Figure 4. SSc CD8+CD28− T cells produce high levels of IL-13

Purified CD8+CD28+ and CD8+CD28− T-cell subsets from SSc patients and NDs were cultured in vitro for 5 days and then stimulated for 6 hours with PMA and ionomycin. Intracellular cytokine staining was used to determine the proportion of IL-13+ (n=9), IL-10+ (n=8), and IFNγ+ (n=8) cells. (a) A representative example from one SSc patient is shown. (b) Comparison of the mean percentage of cytokine-positive cells in each CD8+ T-cell subset from SSc patients and age-matched NDs. Each symbol represents one patient or a control. Statistics by ANOVA followed by post hoc Tukey’s test. (c) Cytokine production by skin-resident CD8+CD28− T cells was determined as indicated above. A representative example is shown (upper panels). Comparison of cytokine production by CD8+CD28− T cells in the blood and skin of (n=5) (lower panel). Statistics by ANOVA followed by post hoc Tukey’s test. (d) Representative examples of H&E staining of NS and SSc skin (upper panel – scale bar = 40μm). Representative example of double color immunofluorescence staining for CD8 and IL-13, 1000× (lower panels – scale bar = 1μm). Skin samples from 5 early dcSSc patients and 4 NDs were analyzed giving similar results. DAPI stains nuclei.

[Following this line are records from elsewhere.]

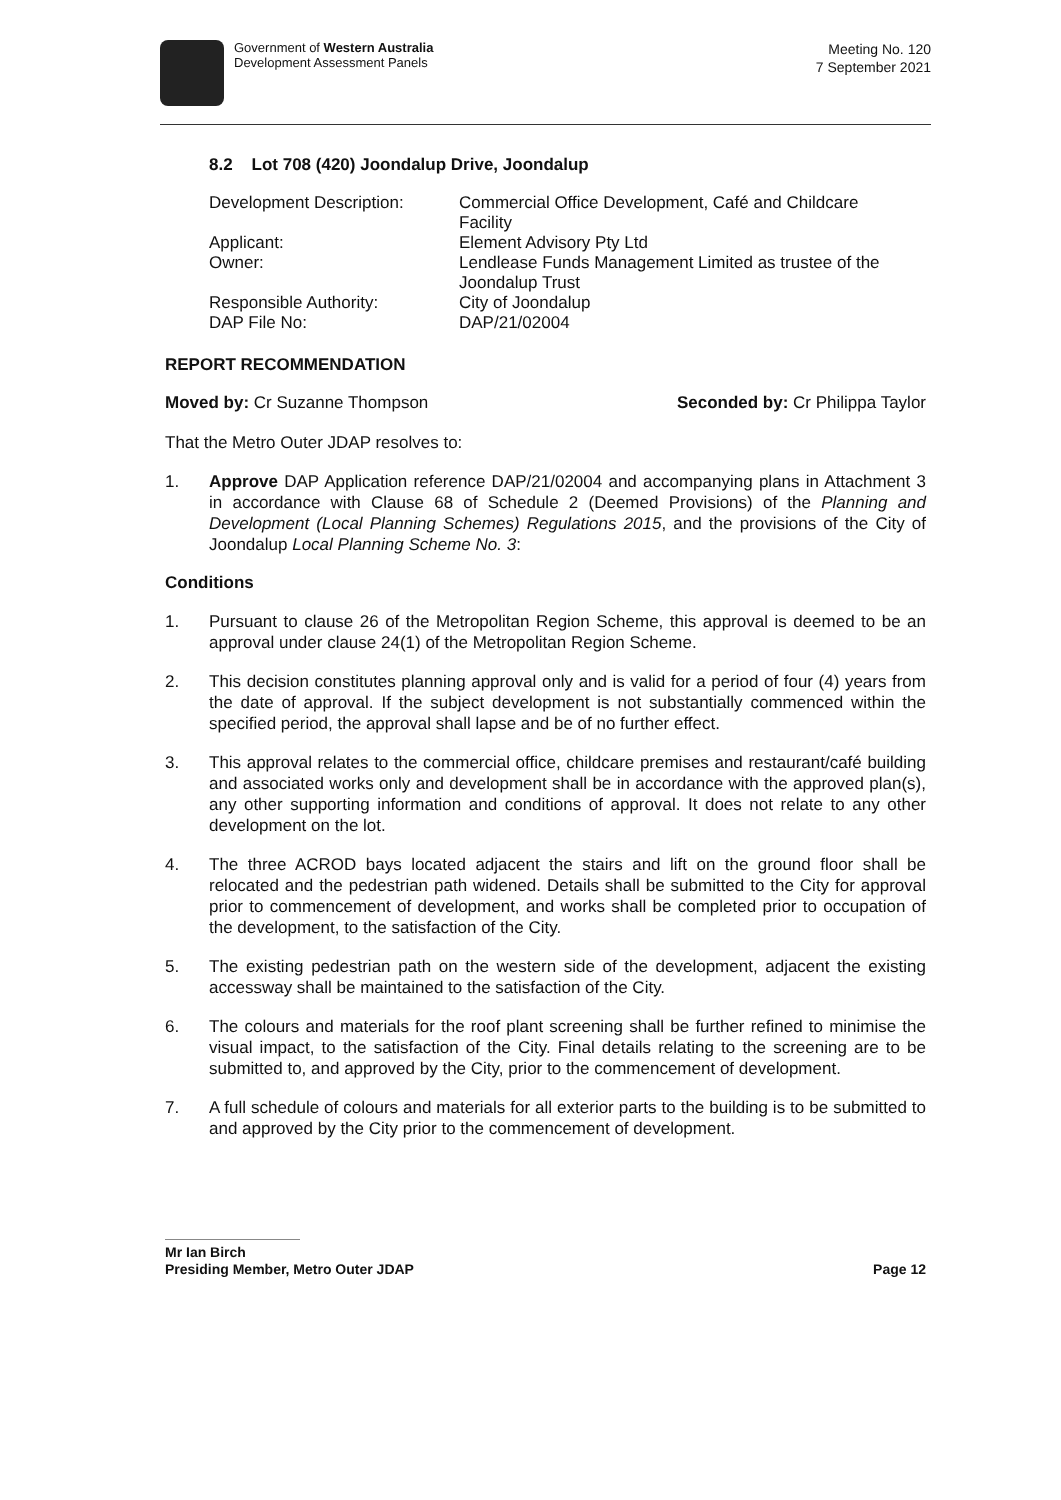Government of Western Australia
Development Assessment Panels
Meeting No. 120
7 September 2021
8.2 Lot 708 (420) Joondalup Drive, Joondalup
Development Description:
Commercial Office Development, Café and Childcare Facility
Applicant:
Element Advisory Pty Ltd
Owner:
Lendlease Funds Management Limited as trustee of the Joondalup Trust
Responsible Authority:
City of Joondalup
DAP File No:
DAP/21/02004
REPORT RECOMMENDATION
Moved by: Cr Suzanne Thompson Seconded by: Cr Philippa Taylor
That the Metro Outer JDAP resolves to:
1. Approve DAP Application reference DAP/21/02004 and accompanying plans in Attachment 3 in accordance with Clause 68 of Schedule 2 (Deemed Provisions) of the Planning and Development (Local Planning Schemes) Regulations 2015, and the provisions of the City of Joondalup Local Planning Scheme No. 3:
Conditions
1. Pursuant to clause 26 of the Metropolitan Region Scheme, this approval is deemed to be an approval under clause 24(1) of the Metropolitan Region Scheme.
2. This decision constitutes planning approval only and is valid for a period of four (4) years from the date of approval. If the subject development is not substantially commenced within the specified period, the approval shall lapse and be of no further effect.
3. This approval relates to the commercial office, childcare premises and restaurant/café building and associated works only and development shall be in accordance with the approved plan(s), any other supporting information and conditions of approval. It does not relate to any other development on the lot.
4. The three ACROD bays located adjacent the stairs and lift on the ground floor shall be relocated and the pedestrian path widened. Details shall be submitted to the City for approval prior to commencement of development, and works shall be completed prior to occupation of the development, to the satisfaction of the City.
5. The existing pedestrian path on the western side of the development, adjacent the existing accessway shall be maintained to the satisfaction of the City.
6. The colours and materials for the roof plant screening shall be further refined to minimise the visual impact, to the satisfaction of the City. Final details relating to the screening are to be submitted to, and approved by the City, prior to the commencement of development.
7. A full schedule of colours and materials for all exterior parts to the building is to be submitted to and approved by the City prior to the commencement of development.
Mr Ian Birch
Presiding Member, Metro Outer JDAP Page 12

Figure 5. SSc CD8+CD28− T cells are pro-fibrotic and cytotoxic to dermal fibroblasts in vitro

(a–b) Normal dermal fibroblasts were stimulated for 24 hours with CD8+CD28− and CD8+CD28− T-cell subset supernatants from ND (n=7) or SSc patients (n=8) with or without pre-incubation with a neutralizing anti-IL-13 antibody. COL1A1 production was determined in culture supernatants (sp) or cell lysates (lys) by Western blot. A representative experiment out of seven independent experiments from different SSc patients is shown. SSc dermal fibroblasts were obtained from two early dcSSc patients (pt 1 and 2) and were cultured with ND (n=8) and SSc (n=10) CD8+CD28− T-cell supernatants. (c) Representative Western blot for COL1A1 protein expression in fibroblast culture media (sp) and densitometric quantification of secreted COL1A1 protein (d). SSc CD8+CD28− cells (ei) or fibroblasts (eii) alone as well as mixed at a 5:1 ratio (eiii, eiv) were incubated in media for 0 or 3 hours. Lymphocyte and fibroblast populations were gated according to light scatter characteristics (FSC/SSC). The horizontal lines in panels ei–eiv designate the CD8-negative target cell gate used for analysis of Annexin V positivity in panels ev–eviii. This experiment is representative of three similar experiments. Percent Annexin V-positive cells was determined by population gating (f). Statistics in b,d, and f by ANOVA followed by post hoc Tukey’s test.